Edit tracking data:
BEGIN

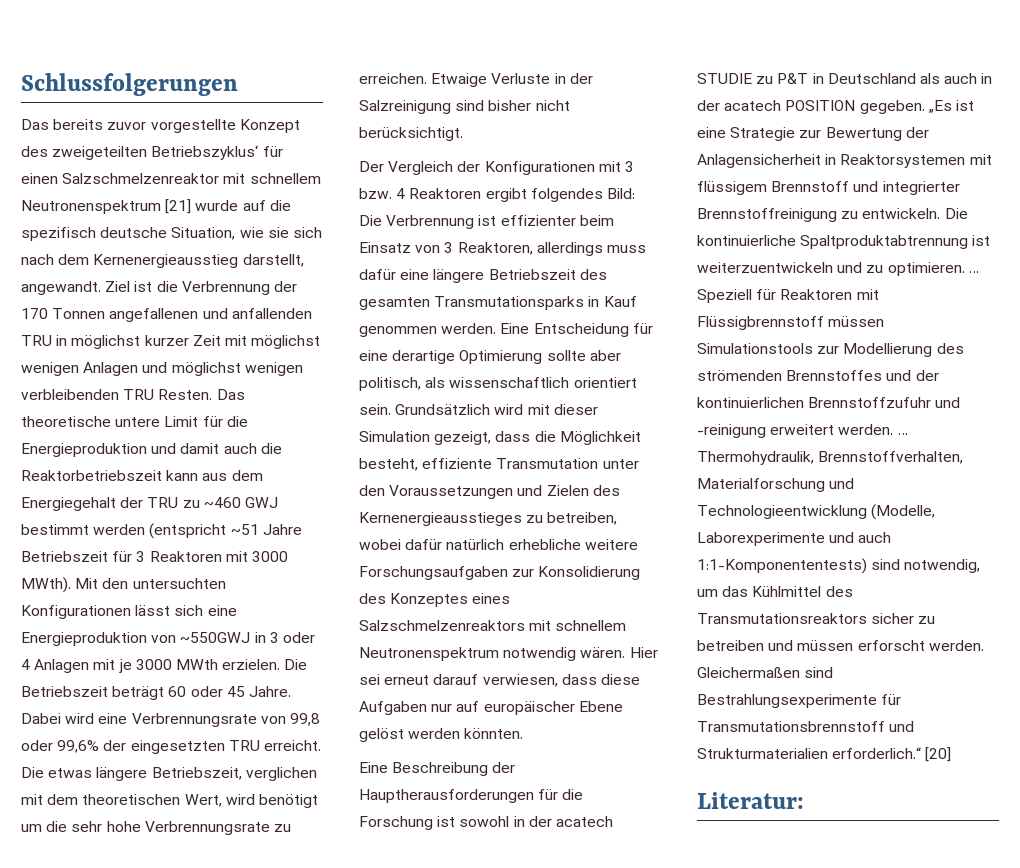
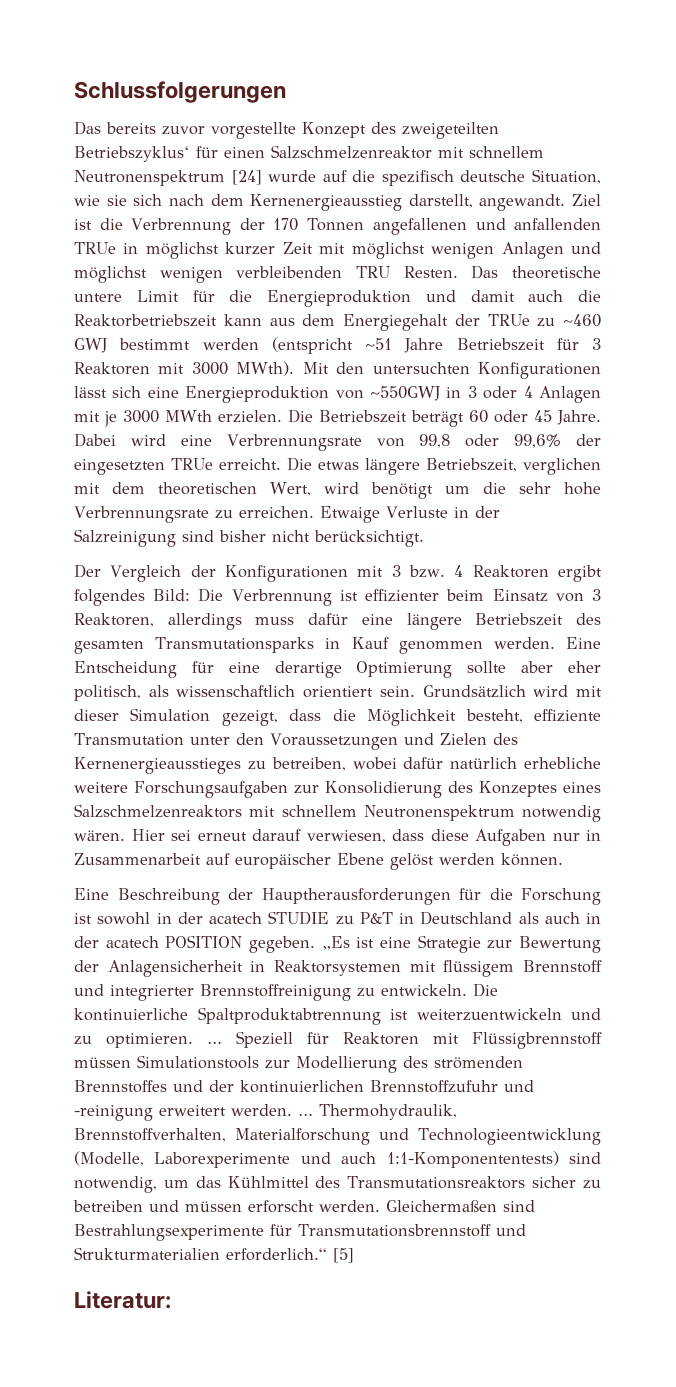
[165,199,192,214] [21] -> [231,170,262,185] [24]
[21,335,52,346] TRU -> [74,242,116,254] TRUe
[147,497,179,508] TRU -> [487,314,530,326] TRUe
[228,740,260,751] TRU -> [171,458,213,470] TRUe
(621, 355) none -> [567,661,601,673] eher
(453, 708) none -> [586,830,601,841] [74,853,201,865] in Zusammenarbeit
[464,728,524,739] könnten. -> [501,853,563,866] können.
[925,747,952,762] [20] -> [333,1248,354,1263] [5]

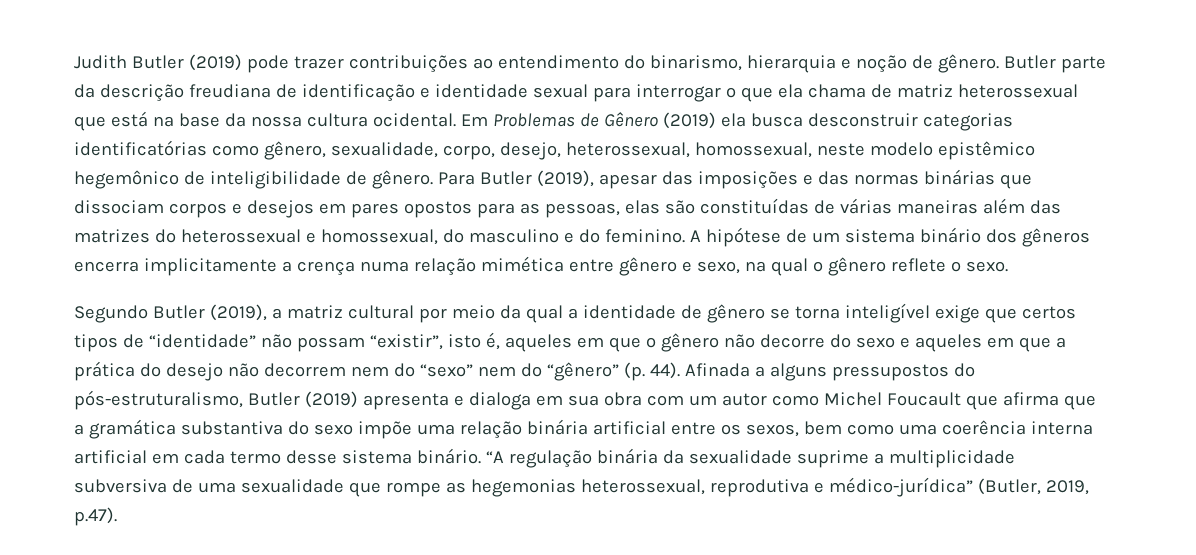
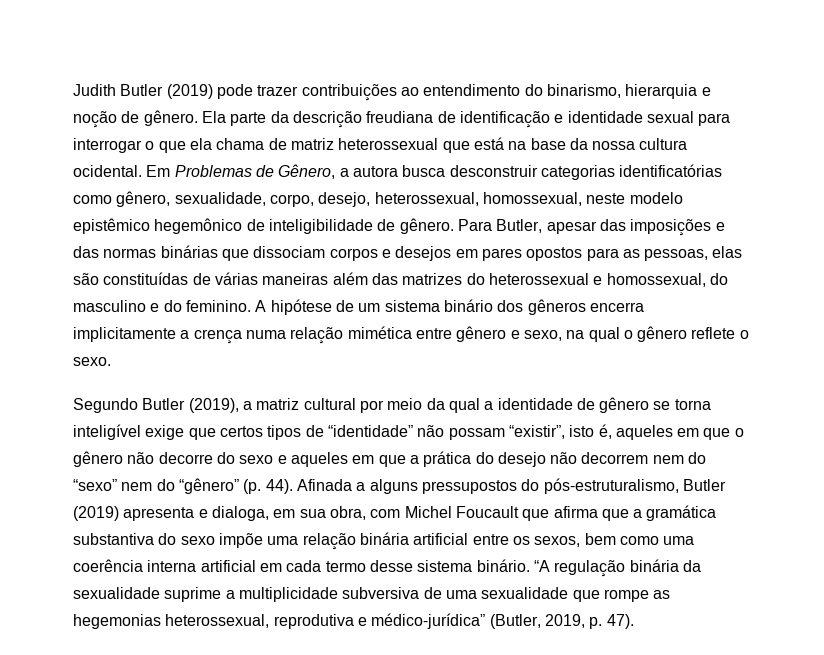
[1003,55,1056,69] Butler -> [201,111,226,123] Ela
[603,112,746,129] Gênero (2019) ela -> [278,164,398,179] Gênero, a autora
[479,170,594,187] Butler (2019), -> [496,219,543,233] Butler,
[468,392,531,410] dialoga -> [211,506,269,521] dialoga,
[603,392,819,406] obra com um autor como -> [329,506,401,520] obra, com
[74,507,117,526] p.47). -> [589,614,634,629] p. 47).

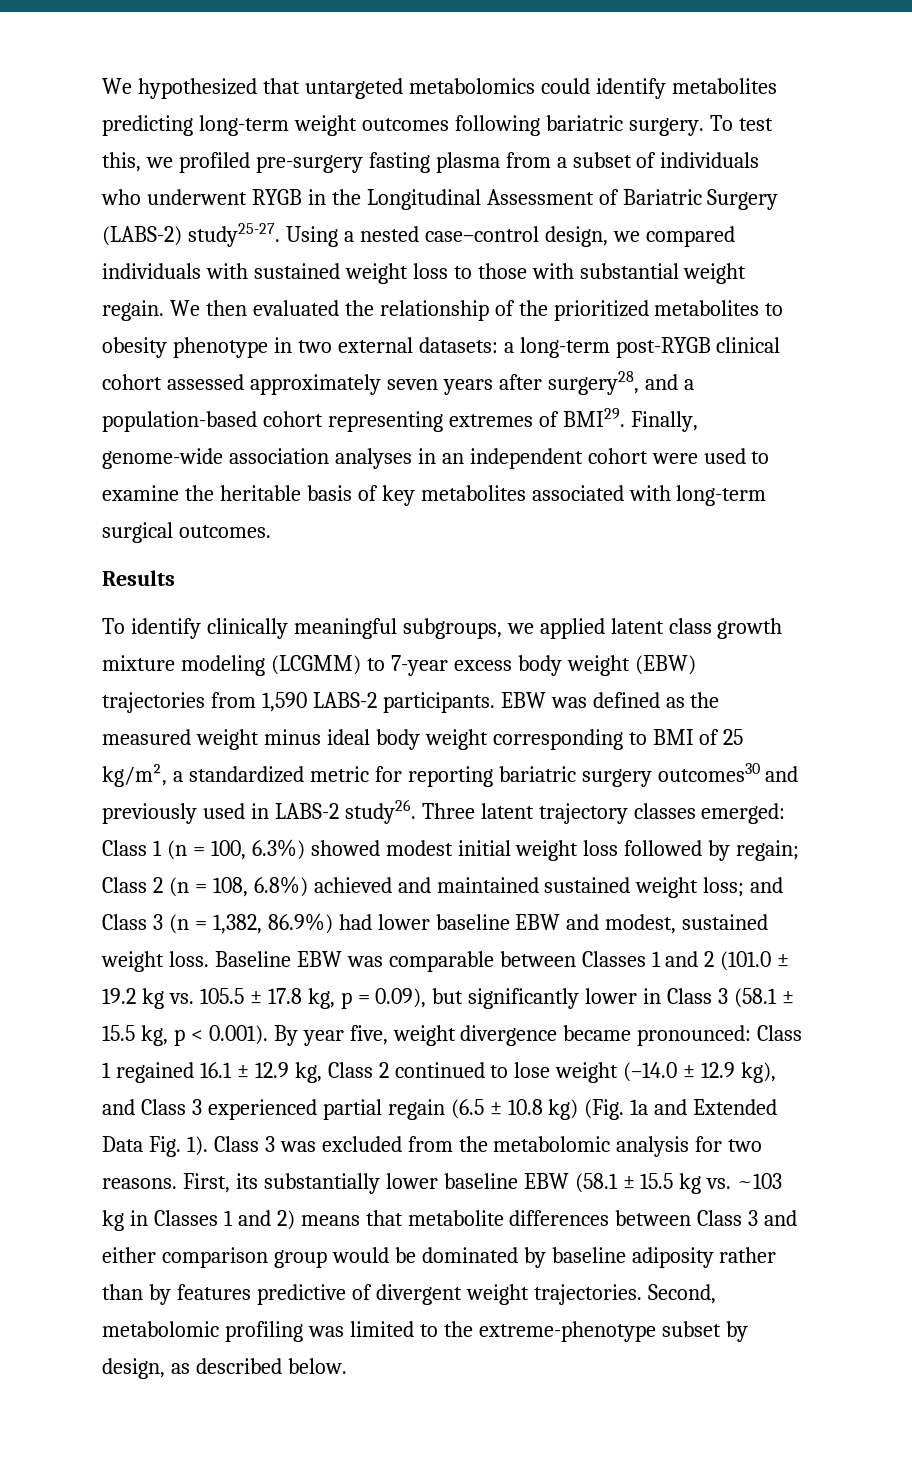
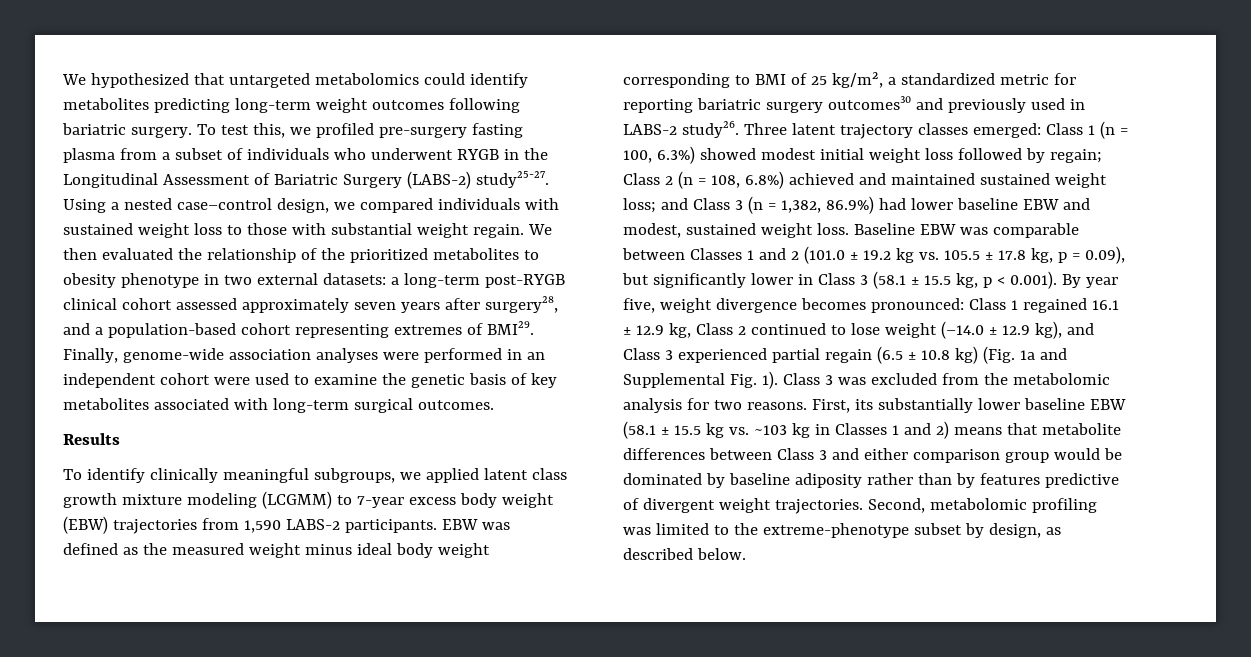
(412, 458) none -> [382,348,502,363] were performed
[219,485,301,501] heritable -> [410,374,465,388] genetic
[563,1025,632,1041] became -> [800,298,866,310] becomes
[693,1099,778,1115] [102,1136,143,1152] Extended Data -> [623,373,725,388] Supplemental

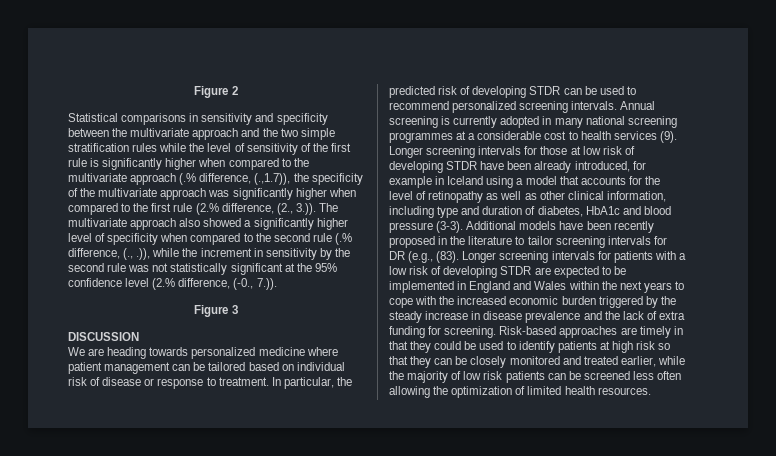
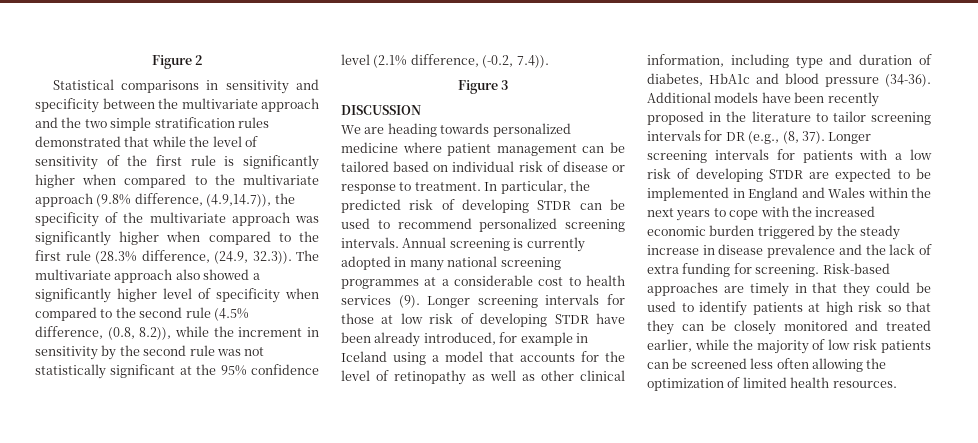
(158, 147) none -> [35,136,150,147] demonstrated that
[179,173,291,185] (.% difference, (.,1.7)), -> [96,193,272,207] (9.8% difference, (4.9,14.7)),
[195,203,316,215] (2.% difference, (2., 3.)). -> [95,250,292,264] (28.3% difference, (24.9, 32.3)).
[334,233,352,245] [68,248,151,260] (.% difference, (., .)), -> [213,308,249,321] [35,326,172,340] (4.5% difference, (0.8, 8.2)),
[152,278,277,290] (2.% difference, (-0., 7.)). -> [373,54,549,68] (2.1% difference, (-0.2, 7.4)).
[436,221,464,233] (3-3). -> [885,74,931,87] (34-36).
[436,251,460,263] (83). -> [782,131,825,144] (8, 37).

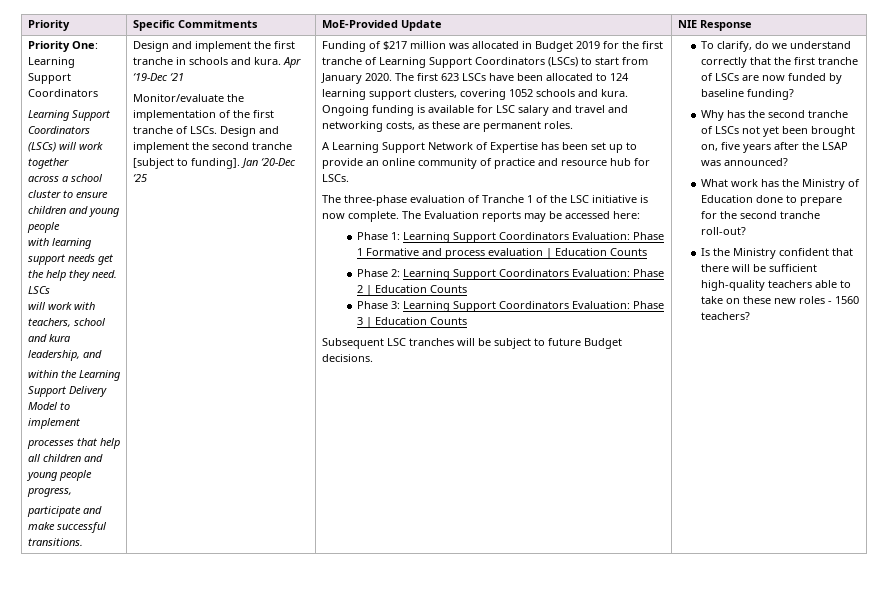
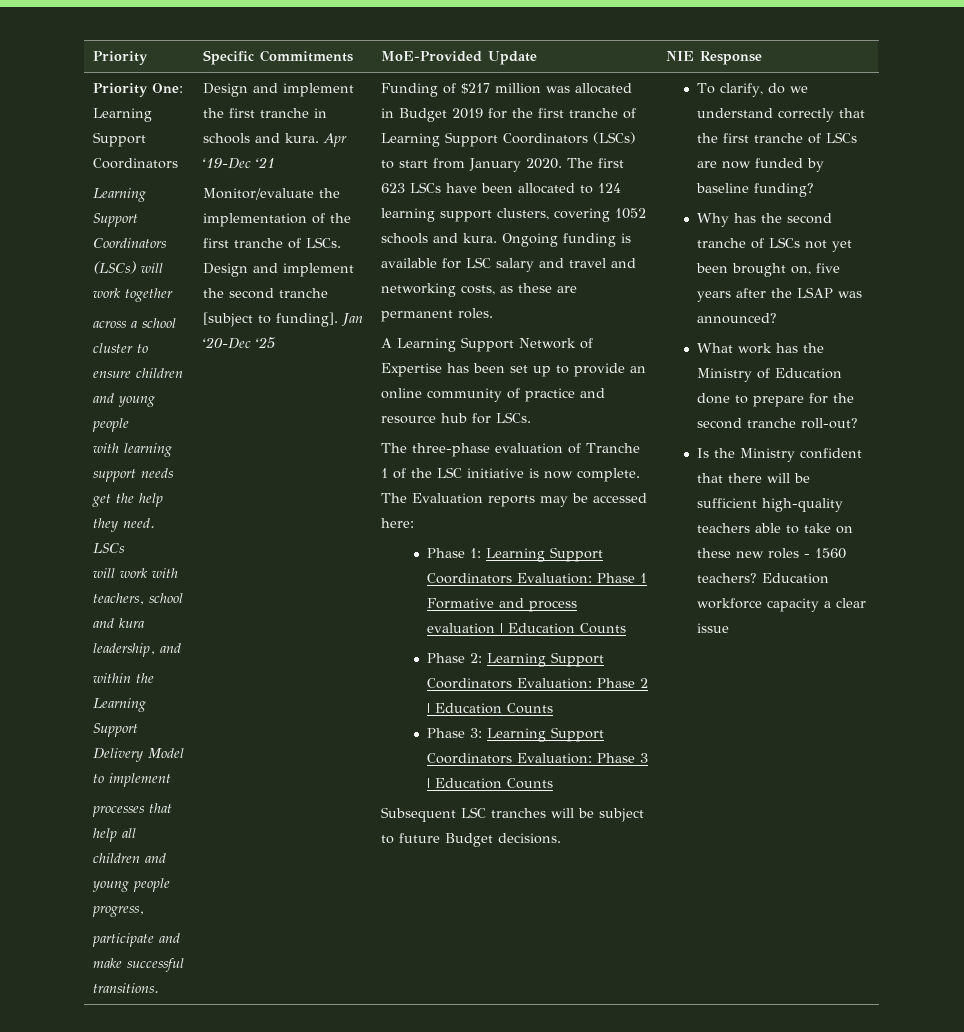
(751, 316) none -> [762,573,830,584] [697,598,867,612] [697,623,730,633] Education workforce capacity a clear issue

END

# [Directive]
Scan the data above for the word "TRUe", then copy every line that holds it.

# [Response below]
[21,335,52,346] TRU -> [74,242,116,254] TRUe
[147,497,179,508] TRU -> [487,314,530,326] TRUe
[228,740,260,751] TRU -> [171,458,213,470] TRUe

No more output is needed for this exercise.